**Passage shown:**
Content starts

As to the information memorandum on conflicts of interest, this does not enjoy any particular regulatory status.  It simply provides information on conflicts of interest which firms may find useful to take into account when implementing MiFID.  Following the information memorandum will not, however, provide any protection for a firm.  Unlike the three guidelines mentioned above, the information memorandum has not had the benefit of any FSA review and policy input.

 

What do the MiFID guidelines seek to achieve?

 

The guidelines are high level in nature.  They are not intended to cover all the detailed variations which might be relevant in different market sectors or for different types of firm.  They are intended to supplement the FSA's rules and any FSA guidance which relates to the topic in question.  In most cases, the FSA rules for the guideline topic implement the relevant MiFID provisions that apply without any major change to the legislative text.  Generally speaking, the FSA itself has, rather unhelpfully, not given much guidance on the subjects to which the guidelines relate.  Further, in some cases a trade association which covers a particular market sector may provide supplementary information on that sector.  This is, however, likely to be the exception rather than the rule prior to 1st November 2007, in the BBA’s view.

 

The guidelines seek to give practical suggestions that firms may wish to consider when implementing the relevant MiFID requirements.  So, for example, the outsourcing guideline makes suggestions about the controls that a firm might wish to consider putting in place both at the outset of outsourcing and to monitor the outsourcing arrangements.

 

The guidelines have also been developed with a view to ensuring that the implementation of the MiFID requirements can be carried out in a flexible and sensible manner retaining as much scope to adjust to the needs of different business models.   This is very welcome.

 

Why were the particular topics chosen by the trade bodies that comprise MiFID Connect?

 

Suitability and appropriateness was chosen because the appropriateness concept was completely new and had no counterpart in the existing FSA rulebook, and suitability was an existing concept in the FSA rulebook and it was important that consideration was given to the extent to which MiFID may have affected the existing FSA requirements.  In contrast, investment research was chosen because there was considerable uncertainty about how both MiFID and the Market Abuse Directive  (MAD) affected the existing FSA rulebook requirements.  The MiFID Connect guideline is an update of the existing BBA/International Capital Market Association/London Investment Banking Association guideline relating to the recently superseded COB 7.3.  It is important, in this context, to remember that the guideline is quite narrow in its scope and that there are a range of other rules relating to investment research which it does not cover because it is focused only on the MiFID requirements.  For example, the guideline does not cover the application of the MAD.

Content ends

**Given information:**

Content starts

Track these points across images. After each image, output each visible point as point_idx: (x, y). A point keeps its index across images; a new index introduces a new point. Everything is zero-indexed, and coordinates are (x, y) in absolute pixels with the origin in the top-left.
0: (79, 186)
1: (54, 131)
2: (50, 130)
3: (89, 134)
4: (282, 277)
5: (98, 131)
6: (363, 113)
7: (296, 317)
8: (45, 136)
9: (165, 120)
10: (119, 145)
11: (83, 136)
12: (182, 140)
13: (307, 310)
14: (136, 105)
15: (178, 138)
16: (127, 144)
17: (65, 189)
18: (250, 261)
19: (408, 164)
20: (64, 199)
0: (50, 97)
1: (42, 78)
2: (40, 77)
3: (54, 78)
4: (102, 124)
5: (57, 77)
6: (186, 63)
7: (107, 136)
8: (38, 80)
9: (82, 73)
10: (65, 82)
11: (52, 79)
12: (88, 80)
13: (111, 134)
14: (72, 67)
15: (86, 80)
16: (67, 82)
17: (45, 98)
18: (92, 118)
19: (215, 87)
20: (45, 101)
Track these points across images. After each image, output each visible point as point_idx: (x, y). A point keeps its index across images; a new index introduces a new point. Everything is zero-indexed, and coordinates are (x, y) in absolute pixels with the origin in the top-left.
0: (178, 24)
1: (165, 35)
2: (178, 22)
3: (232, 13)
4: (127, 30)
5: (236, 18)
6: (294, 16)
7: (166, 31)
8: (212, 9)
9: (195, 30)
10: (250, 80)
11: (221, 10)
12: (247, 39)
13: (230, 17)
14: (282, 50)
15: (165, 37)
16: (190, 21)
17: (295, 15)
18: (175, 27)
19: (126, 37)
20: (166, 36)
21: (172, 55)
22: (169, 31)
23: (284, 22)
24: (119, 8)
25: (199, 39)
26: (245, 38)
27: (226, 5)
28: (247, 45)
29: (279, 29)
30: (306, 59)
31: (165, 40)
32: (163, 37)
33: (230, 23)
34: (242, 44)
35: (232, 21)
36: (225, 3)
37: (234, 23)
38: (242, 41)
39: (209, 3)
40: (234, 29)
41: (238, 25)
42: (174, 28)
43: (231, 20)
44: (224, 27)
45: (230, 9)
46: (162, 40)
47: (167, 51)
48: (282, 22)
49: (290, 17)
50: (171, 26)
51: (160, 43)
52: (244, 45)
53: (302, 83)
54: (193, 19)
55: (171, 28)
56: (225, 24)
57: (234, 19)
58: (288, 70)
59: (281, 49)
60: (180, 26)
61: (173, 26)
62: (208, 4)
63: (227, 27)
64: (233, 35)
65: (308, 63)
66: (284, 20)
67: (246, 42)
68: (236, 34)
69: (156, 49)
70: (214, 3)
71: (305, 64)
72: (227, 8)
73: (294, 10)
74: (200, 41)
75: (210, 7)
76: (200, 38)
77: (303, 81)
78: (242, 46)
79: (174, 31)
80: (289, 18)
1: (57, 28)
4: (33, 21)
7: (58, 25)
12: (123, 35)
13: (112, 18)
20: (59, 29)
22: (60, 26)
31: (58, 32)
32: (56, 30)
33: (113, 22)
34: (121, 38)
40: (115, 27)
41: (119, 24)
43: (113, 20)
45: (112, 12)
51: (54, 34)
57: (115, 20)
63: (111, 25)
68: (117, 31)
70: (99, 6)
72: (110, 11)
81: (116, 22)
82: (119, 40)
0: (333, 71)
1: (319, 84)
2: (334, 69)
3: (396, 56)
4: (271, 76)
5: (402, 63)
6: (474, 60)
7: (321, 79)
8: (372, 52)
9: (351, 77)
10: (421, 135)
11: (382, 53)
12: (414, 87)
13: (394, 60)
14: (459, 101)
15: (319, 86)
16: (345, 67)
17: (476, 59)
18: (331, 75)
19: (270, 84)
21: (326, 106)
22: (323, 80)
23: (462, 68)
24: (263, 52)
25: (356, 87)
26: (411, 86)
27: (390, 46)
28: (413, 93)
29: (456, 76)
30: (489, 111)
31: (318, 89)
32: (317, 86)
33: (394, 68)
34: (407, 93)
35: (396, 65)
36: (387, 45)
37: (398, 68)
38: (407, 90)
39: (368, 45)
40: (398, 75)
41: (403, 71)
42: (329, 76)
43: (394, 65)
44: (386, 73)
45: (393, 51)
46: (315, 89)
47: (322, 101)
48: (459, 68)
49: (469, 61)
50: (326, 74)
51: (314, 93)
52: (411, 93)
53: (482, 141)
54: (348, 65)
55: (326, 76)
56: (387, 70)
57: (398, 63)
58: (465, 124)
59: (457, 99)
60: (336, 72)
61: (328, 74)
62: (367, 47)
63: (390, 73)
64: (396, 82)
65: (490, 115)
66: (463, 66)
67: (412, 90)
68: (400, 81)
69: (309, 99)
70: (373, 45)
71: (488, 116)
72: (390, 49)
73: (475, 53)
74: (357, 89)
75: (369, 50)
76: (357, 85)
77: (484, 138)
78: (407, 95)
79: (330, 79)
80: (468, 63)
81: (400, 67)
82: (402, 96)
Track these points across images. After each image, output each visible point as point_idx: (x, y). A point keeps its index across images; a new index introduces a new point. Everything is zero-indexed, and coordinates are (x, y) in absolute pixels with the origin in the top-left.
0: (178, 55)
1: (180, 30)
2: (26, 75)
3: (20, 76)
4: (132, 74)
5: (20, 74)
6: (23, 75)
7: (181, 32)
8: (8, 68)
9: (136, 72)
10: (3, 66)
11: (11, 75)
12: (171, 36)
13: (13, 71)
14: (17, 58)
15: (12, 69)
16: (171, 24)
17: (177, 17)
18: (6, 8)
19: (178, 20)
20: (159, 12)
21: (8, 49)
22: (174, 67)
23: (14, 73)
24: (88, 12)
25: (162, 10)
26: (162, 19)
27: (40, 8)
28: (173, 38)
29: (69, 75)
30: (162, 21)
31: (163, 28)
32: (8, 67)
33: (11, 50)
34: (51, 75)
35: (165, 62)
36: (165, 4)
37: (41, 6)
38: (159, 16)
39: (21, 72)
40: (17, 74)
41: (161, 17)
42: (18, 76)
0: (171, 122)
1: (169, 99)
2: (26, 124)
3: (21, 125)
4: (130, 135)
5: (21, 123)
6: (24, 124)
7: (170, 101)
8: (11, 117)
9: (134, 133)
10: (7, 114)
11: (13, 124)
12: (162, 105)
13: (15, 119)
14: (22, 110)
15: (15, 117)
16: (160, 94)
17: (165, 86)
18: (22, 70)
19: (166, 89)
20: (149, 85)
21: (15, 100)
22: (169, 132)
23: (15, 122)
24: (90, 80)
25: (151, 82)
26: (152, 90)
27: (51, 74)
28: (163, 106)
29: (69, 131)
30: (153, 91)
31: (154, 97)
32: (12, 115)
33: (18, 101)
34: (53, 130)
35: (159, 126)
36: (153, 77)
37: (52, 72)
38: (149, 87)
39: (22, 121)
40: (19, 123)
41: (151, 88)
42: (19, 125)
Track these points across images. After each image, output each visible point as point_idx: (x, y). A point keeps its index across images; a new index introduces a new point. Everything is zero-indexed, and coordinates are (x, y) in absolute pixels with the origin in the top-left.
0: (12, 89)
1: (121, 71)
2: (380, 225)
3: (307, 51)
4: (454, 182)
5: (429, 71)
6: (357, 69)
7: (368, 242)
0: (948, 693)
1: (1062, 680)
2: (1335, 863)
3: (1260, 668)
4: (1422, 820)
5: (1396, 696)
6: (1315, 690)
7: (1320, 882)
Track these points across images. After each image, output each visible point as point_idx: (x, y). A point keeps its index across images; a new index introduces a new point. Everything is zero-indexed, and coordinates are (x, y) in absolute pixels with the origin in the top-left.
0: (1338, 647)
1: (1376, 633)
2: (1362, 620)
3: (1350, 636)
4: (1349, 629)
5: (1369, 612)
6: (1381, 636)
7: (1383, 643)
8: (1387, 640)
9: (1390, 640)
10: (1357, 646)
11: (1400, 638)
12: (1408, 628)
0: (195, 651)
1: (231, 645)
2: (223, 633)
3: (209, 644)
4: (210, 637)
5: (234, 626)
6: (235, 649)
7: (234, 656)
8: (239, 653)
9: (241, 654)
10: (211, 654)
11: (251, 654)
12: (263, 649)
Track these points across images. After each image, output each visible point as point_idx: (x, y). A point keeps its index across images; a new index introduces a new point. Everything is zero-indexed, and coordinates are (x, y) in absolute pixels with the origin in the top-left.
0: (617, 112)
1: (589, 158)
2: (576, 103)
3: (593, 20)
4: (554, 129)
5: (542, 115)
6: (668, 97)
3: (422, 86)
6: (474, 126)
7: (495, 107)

Content ends

**Problem to solve:** Resume the passage on the MiFID guidelines, continuing it from the sentence that follows its last one.

**Written answer:**
 

The outsourcing guideline was chosen because there was a need to have a common approach to outsourcing which embraced both the Capital Requirements Directive and MiFID requirements.  The existing FSA rulebook requirements applied equally to banking and securities firms and there was a wish to ensure that this continued with two new pieces of European legislation being implemented.

 

Conflicts of interest was chosen because this was a particularly contentious topic politically and because MiFID was modifying some of the existing requirements.  It is unfortunate that merely an information memorandum has resulted.  This is an area where the regulatory rules, the principles of the law of fiduciaries and the express contractual provisions commonly contained in client engagement agreements frequently conflict with one another in practice. 

 

Best execution was another topic which regulated firms wanted considered.  Associations such as the BBA had successfully lobbied for additional clarifying interpretation at an EU level on best execution from the European Commission and the Committee of European Securities Regulators.  As a result of this it was decided, rightly or wrongly, that a MiFID Connect high-level guideline was not required on this topic.

 

These guidelines are effective from 1st November 2007.  The FSA's confirmation of them is valid for three years provided that there are no legal changes meanwhile.  MiFID Connect will carry out a review of the guidelines at some time within that three year period.

 

Conclusion

 

One is drawn to conclude that it is in the area of conflicts of interest that most work still remains to be done.  It seems unlikely that either the FSA or the trade and professional bodies will rise to the challenge of resolving the conflicts that will exist between their own rules and the general law.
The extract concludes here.